The medium length answer is this:
1. During the SGE install process on the head node you will have been
asked for the hostnames of your execution hosts. If you input the
hostnames there then SGE will automatically preconfigure itself to
"know" about the compute nodes. It will also create the default queues
for you from template files if you just hit "Y" to the defaults when it
askes about this.
2. If the SGE head node is already aware of the exec hosts and the
queues have all been set up then you only need a few minor things on the
compute nodes:
a. entry for sge_commd in /etc/services (some ENV var will override
this if you don't want to edit services or netinfo)
b. NFS mount the SGE_ROOT directory
c. Run the "rcsge" script to start the daemons
That should be it -- the basic rule of thumb is that you can configure
the head node to be aware of compute nodes and queues during the install
process or afterwards (by issuing manual qconf commands). Once this is
done the compute nodes just need a NFS mount and a startup script.

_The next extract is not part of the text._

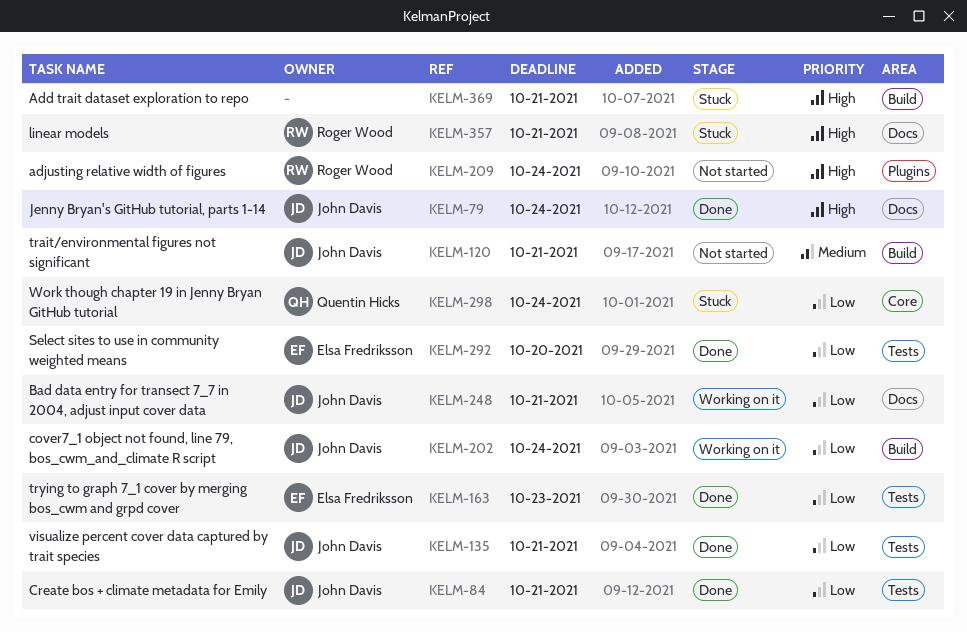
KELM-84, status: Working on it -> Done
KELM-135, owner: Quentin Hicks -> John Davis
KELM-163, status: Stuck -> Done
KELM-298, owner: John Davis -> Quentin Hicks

All the config work is done on your head node which you have already
said is working fine. The clients just need to NFS mount the SGE_ROOT,
start the daemons and check in with the qmaster process. If this fails
it is usally due to network routing or DNS issues.
If setting up execution hosts and default queues is failing during the
install script you can still set them up manually as an SGE admin user
on your working head node. The docs on this are easy -- just look up
information on how to "add queues" and "add execution hosts".
Various problems could be caused by:
o bad hostname resolution or DNS issue within the cluster
o permission or uid/gid mismatch errors on NFS mount
o firewalls blocking sge_commd traffic
-Chris